Government allocates £250m rural broadband cash

England to get the vast majority of the funds - £184m

The government has allocated the £250m budget that was set aside to develop broadband services in rural areas.

Whitehall has so far invested £1.2bn in remote areas for broadband, and it hopes that the additional £250m will ensure that it can reach its target of delivering "superfast" broadband to 95 per cent of the country's homes and businesses by 2017.

England will get the vast majority of the funds - £184m - while Scotland will receive £21m, Wales £12m and Northern Ireland will get just over £7m.

A further £25m has been put aside for contingency spending, which the Department for Culture, Media and Sport (DCMS) said was standard for any project of this nature.
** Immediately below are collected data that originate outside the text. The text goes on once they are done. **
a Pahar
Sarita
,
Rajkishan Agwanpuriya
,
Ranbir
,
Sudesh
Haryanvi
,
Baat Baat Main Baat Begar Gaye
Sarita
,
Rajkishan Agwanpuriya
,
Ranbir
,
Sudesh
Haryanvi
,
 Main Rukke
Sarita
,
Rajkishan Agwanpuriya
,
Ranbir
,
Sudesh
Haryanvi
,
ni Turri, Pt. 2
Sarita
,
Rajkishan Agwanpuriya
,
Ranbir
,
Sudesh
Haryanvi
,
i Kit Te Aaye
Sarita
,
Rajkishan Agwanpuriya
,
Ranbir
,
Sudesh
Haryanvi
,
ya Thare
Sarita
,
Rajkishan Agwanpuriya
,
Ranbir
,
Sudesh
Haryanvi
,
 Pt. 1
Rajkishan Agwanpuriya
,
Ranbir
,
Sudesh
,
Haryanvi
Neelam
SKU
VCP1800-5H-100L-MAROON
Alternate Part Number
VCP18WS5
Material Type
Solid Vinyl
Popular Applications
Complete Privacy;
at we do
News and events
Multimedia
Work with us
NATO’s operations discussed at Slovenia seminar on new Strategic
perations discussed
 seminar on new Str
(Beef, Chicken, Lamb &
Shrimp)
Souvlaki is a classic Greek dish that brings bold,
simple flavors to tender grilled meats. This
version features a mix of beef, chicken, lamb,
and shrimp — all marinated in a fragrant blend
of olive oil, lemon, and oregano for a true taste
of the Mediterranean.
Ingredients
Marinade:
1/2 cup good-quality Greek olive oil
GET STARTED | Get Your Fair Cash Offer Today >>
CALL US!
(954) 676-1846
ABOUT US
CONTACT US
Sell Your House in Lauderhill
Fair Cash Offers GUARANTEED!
The money will be invested in particular local projects, and local authorities will have to match the funding they receive - meaning another £250m will be contributed to the rollout.

Culture secretary Maria Miller said that superfast broadband will "benefit everyone".

"We want to make sure that Britain is one of the best countries in the world for broadband, and the extra £250m we are investing will help ensure communities around the UK are not left behind in the digital slow lane," she said.

According to the DCMS, the programme will contribute £20 to the economy for every £1 invested. Officials hope that better connectivity will also create another 56,000 jobs in the UK by 2024.

But the rural broadband project has been blighted by controversy - particularly because BT has won all of the Broadband Delivery UK (BDUK) contracts, and has not revealed the 10 per cent of the UK in which smaller providers can operate without the threat of competition from the telecoms giant.

At a House of Commons Public Accounts Committee (PAC) hearing last summer, Malcolm Corbett, CEO of the Independent Networks Co-operative Association, slammed BT for withholding information on the last 10 per cent of rural broadband projects.

"There are many future proof networks today that are trying to provide broadband [to areas that could be part of that remaining 10 per cent], such as the community organisation B4RN. All of those face being overbuilt with BT turning up with public funding.

"For those providers, BT does not like the big friendly, cuddly giant British Telecoms that we all know, it looks more akin to a predatory organisation going after them - it is much more like they are facing a vampire death squid waiting to gobble them up and destroy them," he added.

The PAC said that BT had "exploited its quasi-monopoly position" as the main provider.